Encryption is a way of ‘scrambling’ information to make it readable by someone with the keys to open and unscramble it – and unreadable to anyone (other than the recipient) who might want to access it. Encryption protects our emails, online messages, bank details, and more.

End-to-End encryption (E2EE) has the strongest level of security because only the intended recipient can access the message. Popular examples of interactive services that use E2EE are WhatsApp, Signal, Telegram (when configured).

Don’t Believe The Hype: A Backdoor is A Backdoor

In some countries, tech companies are being asked (or forced) to break encryption by creating “backdoor access”, also called “exceptional access”. It gives law enforcement and intelligence agencies the keys to access encrypted communications or force companies to do it for them. This weakens everyone’s security online because there is no digital lock that only the “good guys” can open and the “bad guys” cannot.

Want To Stand for Encryption? Here’s Three Ways You Can ACT:

A Stands for Apply

 Apply personal measures to protect your data, and one another. Use E2EE messaging apps like WhatsApp, Signal, and Threema. Also, do this:

  • Use strong passwords
  • Keep up with updates
  • Turn on erase-data options on smartphones, if you have the option
  • Turn on two-factor log-in (2FA), which adds another layer (like a bank security fob) to your usual log-in process (e.g. a username and password). Adding another factor makes it even harder for criminals to access your data.
  • Make sure E2EE is turned on in the apps you use because sometimes it is not turned on by default
C Stands for Contact

Contact your local leaders when encryption comes under threat in your country and explain why encryption is important to you and your country. Sign petitions, joint letters, and other campaigns that support end-to-end encryption. Make noise online.

T Stands for Tell

Tell others about the importance of encryption and urge them to use end-to-end encryption to protect their privacy, safety, and security online.

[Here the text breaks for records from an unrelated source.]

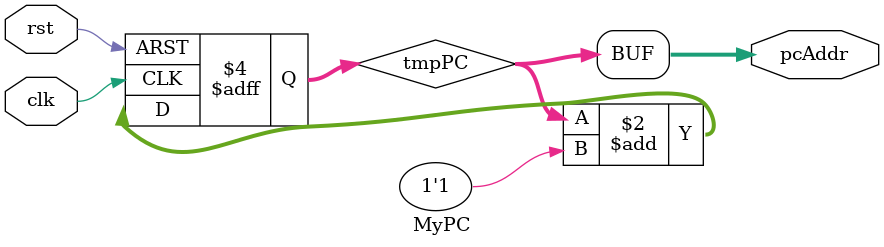
<source format=v>
module MyPC(
    input clk, 
    input rst,
    //input wire [7:0] initAddr,
    output [7:0] pcAddr
);
    reg [7:0] tmpPC = 8'b0;
    
    always @(posedge clk or posedge rst) begin
        if(rst)
            tmpPC = 8'b0;//8'b01011010;
        //else if(tmpPC == 8'b0)
            //tmpPC = initAddr;
        else
            tmpPC = tmpPC + 1'b1;
    end
    assign pcAddr = tmpPC;
endmodule

</source>
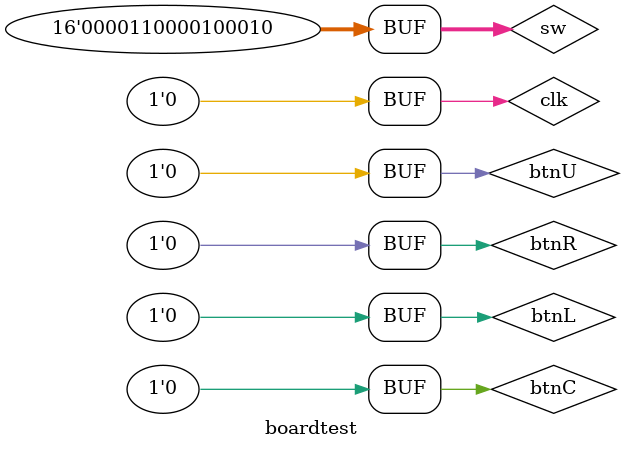
<source format=sv>
`timescale 1ns / 1ps

module boardtest();

    logic [15:0] sw;
    logic clk;
    logic btnU;//display
    logic btnC;//clear
    logic btnL;//load 
    logic btnR;//write
    logic [6:0] seg;
    logic [3:0] an;
    logic dp;
    
    //instantiate device to be tested
    board_top top(clk, btnC, btnL, btnR, btnU, sw,an, dp,seg);
    
    assign sw = 16'b00001100_00100010;
    
    
    //initialize test
    initial
    begin
        btnC <= 1; btnU <= 0; #22; btnC <= 0; 
        #20 btnL <=1; #10 btnL <=0; 
        #20 btnR <=1; #10 btnR <=0; 
    end
        
    //generate clock to sequence tests
    always
    begin
        clk <= 1; #5; clk <= 0; #5; 
    end

endmodule

</source>
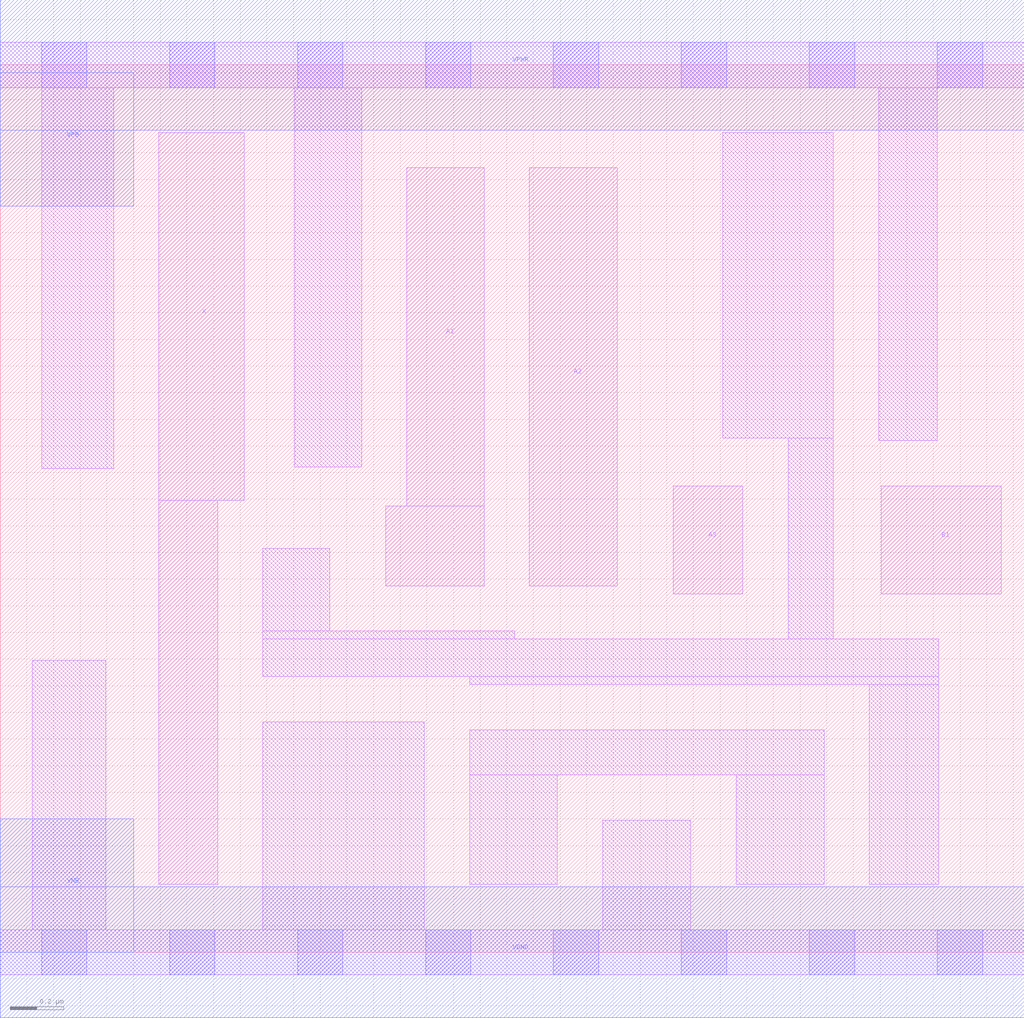
<source format=lef>
# Copyright 2020 The SkyWater PDK Authors
#
# Licensed under the Apache License, Version 2.0 (the "License");
# you may not use this file except in compliance with the License.
# You may obtain a copy of the License at
#
#     https://www.apache.org/licenses/LICENSE-2.0
#
# Unless required by applicable law or agreed to in writing, software
# distributed under the License is distributed on an "AS IS" BASIS,
# WITHOUT WARRANTIES OR CONDITIONS OF ANY KIND, either express or implied.
# See the License for the specific language governing permissions and
# limitations under the License.
#
# SPDX-License-Identifier: Apache-2.0

VERSION 5.5 ;
NAMESCASESENSITIVE ON ;
BUSBITCHARS "[]" ;
DIVIDERCHAR "/" ;
MACRO sky130_fd_sc_lp__o31a_2
  CLASS CORE ;
  SOURCE USER ;
  ORIGIN  0.000000  0.000000 ;
  SIZE  3.840000 BY  3.330000 ;
  SYMMETRY X Y R90 ;
  SITE unit ;
  PIN A1
    ANTENNAGATEAREA  0.315000 ;
    DIRECTION INPUT ;
    USE SIGNAL ;
    PORT
      LAYER li1 ;
        RECT 1.445000 1.375000 1.815000 1.675000 ;
        RECT 1.525000 1.675000 1.815000 2.945000 ;
    END
  END A1
  PIN A2
    ANTENNAGATEAREA  0.315000 ;
    DIRECTION INPUT ;
    USE SIGNAL ;
    PORT
      LAYER li1 ;
        RECT 1.985000 1.375000 2.315000 2.945000 ;
    END
  END A2
  PIN A3
    ANTENNAGATEAREA  0.315000 ;
    DIRECTION INPUT ;
    USE SIGNAL ;
    PORT
      LAYER li1 ;
        RECT 2.525000 1.345000 2.785000 1.750000 ;
    END
  END A3
  PIN B1
    ANTENNAGATEAREA  0.315000 ;
    DIRECTION INPUT ;
    USE SIGNAL ;
    PORT
      LAYER li1 ;
        RECT 3.305000 1.345000 3.755000 1.750000 ;
    END
  END B1
  PIN X
    ANTENNADIFFAREA  0.588000 ;
    DIRECTION OUTPUT ;
    USE SIGNAL ;
    PORT
      LAYER li1 ;
        RECT 0.595000 0.255000 0.815000 1.695000 ;
        RECT 0.595000 1.695000 0.915000 3.075000 ;
    END
  END X
  PIN VGND
    DIRECTION INOUT ;
    USE GROUND ;
    PORT
      LAYER met1 ;
        RECT 0.000000 -0.245000 3.840000 0.245000 ;
    END
  END VGND
  PIN VNB
    DIRECTION INOUT ;
    USE GROUND ;
    PORT
    END
  END VNB
  PIN VPB
    DIRECTION INOUT ;
    USE POWER ;
    PORT
    END
  END VPB
  PIN VNB
    DIRECTION INOUT ;
    USE GROUND ;
    PORT
      LAYER met1 ;
        RECT 0.000000 0.000000 0.500000 0.500000 ;
    END
  END VNB
  PIN VPB
    DIRECTION INOUT ;
    USE POWER ;
    PORT
      LAYER met1 ;
        RECT 0.000000 2.800000 0.500000 3.300000 ;
    END
  END VPB
  PIN VPWR
    DIRECTION INOUT ;
    USE POWER ;
    PORT
      LAYER met1 ;
        RECT 0.000000 3.085000 3.840000 3.575000 ;
    END
  END VPWR
  OBS
    LAYER li1 ;
      RECT 0.000000 -0.085000 3.840000 0.085000 ;
      RECT 0.000000  3.245000 3.840000 3.415000 ;
      RECT 0.120000  0.085000 0.395000 1.095000 ;
      RECT 0.155000  1.815000 0.425000 3.245000 ;
      RECT 0.985000  0.085000 1.590000 0.865000 ;
      RECT 0.985000  1.035000 3.520000 1.175000 ;
      RECT 0.985000  1.175000 1.930000 1.205000 ;
      RECT 0.985000  1.205000 1.235000 1.515000 ;
      RECT 1.105000  1.820000 1.355000 3.245000 ;
      RECT 1.760000  0.255000 2.090000 0.665000 ;
      RECT 1.760000  0.665000 3.090000 0.835000 ;
      RECT 1.760000  1.005000 3.520000 1.035000 ;
      RECT 2.260000  0.085000 2.590000 0.495000 ;
      RECT 2.710000  1.930000 3.125000 3.075000 ;
      RECT 2.760000  0.255000 3.090000 0.665000 ;
      RECT 2.955000  1.175000 3.125000 1.930000 ;
      RECT 3.260000  0.255000 3.520000 1.005000 ;
      RECT 3.295000  1.920000 3.515000 3.245000 ;
    LAYER mcon ;
      RECT 0.155000 -0.085000 0.325000 0.085000 ;
      RECT 0.155000  3.245000 0.325000 3.415000 ;
      RECT 0.635000 -0.085000 0.805000 0.085000 ;
      RECT 0.635000  3.245000 0.805000 3.415000 ;
      RECT 1.115000 -0.085000 1.285000 0.085000 ;
      RECT 1.115000  3.245000 1.285000 3.415000 ;
      RECT 1.595000 -0.085000 1.765000 0.085000 ;
      RECT 1.595000  3.245000 1.765000 3.415000 ;
      RECT 2.075000 -0.085000 2.245000 0.085000 ;
      RECT 2.075000  3.245000 2.245000 3.415000 ;
      RECT 2.555000 -0.085000 2.725000 0.085000 ;
      RECT 2.555000  3.245000 2.725000 3.415000 ;
      RECT 3.035000 -0.085000 3.205000 0.085000 ;
      RECT 3.035000  3.245000 3.205000 3.415000 ;
      RECT 3.515000 -0.085000 3.685000 0.085000 ;
      RECT 3.515000  3.245000 3.685000 3.415000 ;
  END
END sky130_fd_sc_lp__o31a_2
END LIBRARY

</source>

  • We need more support from governments and authorities to create knowledge-sharing venues and training spaces for the open development of privacy-enhancing technologies and human-rights-oriented encryption tools.
  • As the largest group of Internet users, youth need more opportunities to coordinate and speak on the challenges they face in using the Internet.
  • Human rights, like privacy and freedom of expression, need to be reflected in encryption policies, with their content simplified for all users, especially youth.